For whatever reason /dev/nvme0_vg/lxc_20210309 looks to be an issue.
However, I can create an ext4 file system on it or a new btrfs on it and
mount it:
root@phoenix:/var/lib/lxc# mkfs.btrfs /dev/nvme0_vg/lxc_20210309
btrfs-progs v5.10.1
See http://btrfs.wiki.kernel.org for more information.

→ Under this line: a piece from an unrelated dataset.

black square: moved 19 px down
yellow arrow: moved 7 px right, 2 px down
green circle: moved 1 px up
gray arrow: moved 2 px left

Detected a SSD, turning off metadata duplication. Mkfs with -m dup if
you want to force metadata duplication.
Label: (null)
UUID: b6c37a47-6029-441c-8092-dbe3a1bdd549
Node size: 16384
Sector size: 4096
Filesystem size: 250.00GiB
Block group profiles:
Data: single 8.00MiB
Metadata: single 8.00MiB
System: single 4.00MiB
SSD detected: yes
Incompat features: extref, skinny-metadata
Runtime features:
Checksum: crc32c
Number of devices: 1
Devices:
ID SIZE PATH
1 250.00GiB /dev/nvme0_vg/lxc_20210309
root@phoenix:/var/lib/lxc# mount /dev/nvme0_vg/lxc_20210309 /mnt/zip
root@phoenix:/var/lib/lxc# mount | grep zip
/dev/mapper/nvme0_vg-lxc_20210309 on /mnt/zip type btrfs
(rw,relatime,ssd,space_cache,subvolid=5,subvol=/)

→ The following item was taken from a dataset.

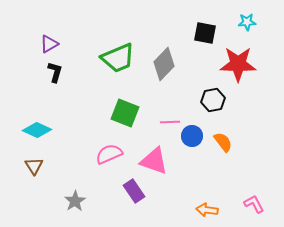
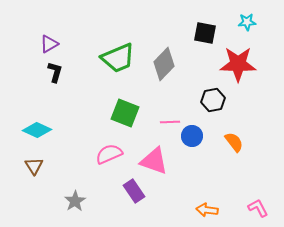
orange semicircle: moved 11 px right
pink L-shape: moved 4 px right, 4 px down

root@phoenix:/var/lib/lxc#
root@phoenix:/var/lib/lxc# cd /mnt/zip
root@phoenix:/mnt/zip# ls
root@phoenix:/mnt/zip# touch wibble
root@phoenix:/mnt/zip# ls -al
total 16
drwxr-xr-x 1 root root 12 Mar 9 22:39 ./
drwxr-xr-x 1 root root 276 Sep 26 2006 ../
-rw-r--r-- 1 root root 0 Mar 9 22:39 wibble
root@phoenix:/mnt/zip#
I'm at a loss to understand what is going on. If this problematic
logical volume cannot be added to an existing btrfs why can I create a
fresh file system on it? Ext4 works as well, but I did not think the
example useful over the one above.
I could just create a new btrfs on the new logical volume for lxc and
copy the data across. Slightly wary if the error I am seeing when I try
to add it to an existing file system is occurring that this will not
bite me later.
For completeness the old btrfs looks like this:
root@phoenix:/var/lib/lxc# btrfs fi u .
Overall:
Device size: 80.00GiB
Device allocated: 80.00GiB
Device unallocated: 1.00MiB
Device missing: 0.00B
Used: 69.33GiB
Free (estimated): 3.91GiB (min: 3.91GiB)
Free (statfs, df): 3.91GiB
Data ratio: 1.00
Metadata ratio: 1.00
Global reserve: 512.00MiB (used: 0.00B)
Multiple profiles: no
Data,single: Size:62.01GiB, Used:58.10GiB (93.70%)
/dev/mapper/nvme0_vg-lxc_20200626 62.01GiB
Metadata,single: Size:17.99GiB, Used:11.22GiB (62.41%)
/dev/mapper/nvme0_vg-lxc_20200626 17.99GiB
System,single: Size:4.00MiB, Used:16.00KiB (0.39%)
/dev/mapper/nvme0_vg-lxc_20200626 4.00MiB
Unallocated:
/dev/mapper/nvme0_vg-lxc_20200626 1.00MiB
root@phoenix:/var/lib/lxc#
Any thoughts?
I realise that this filesystem stack is complex. The reason is that I
am running mariadb and I have used lvm to create a logical volume with a
xfs partition to hold the database as that is supposed to work better,
at least historically. Similar concerns with the qemu images. I'm
unsure of whether it gives me a sufficient performance difference to be
worth the extra complexity, and if I can't tell subjectively it is not
clear that the extra complexity is worthwhile.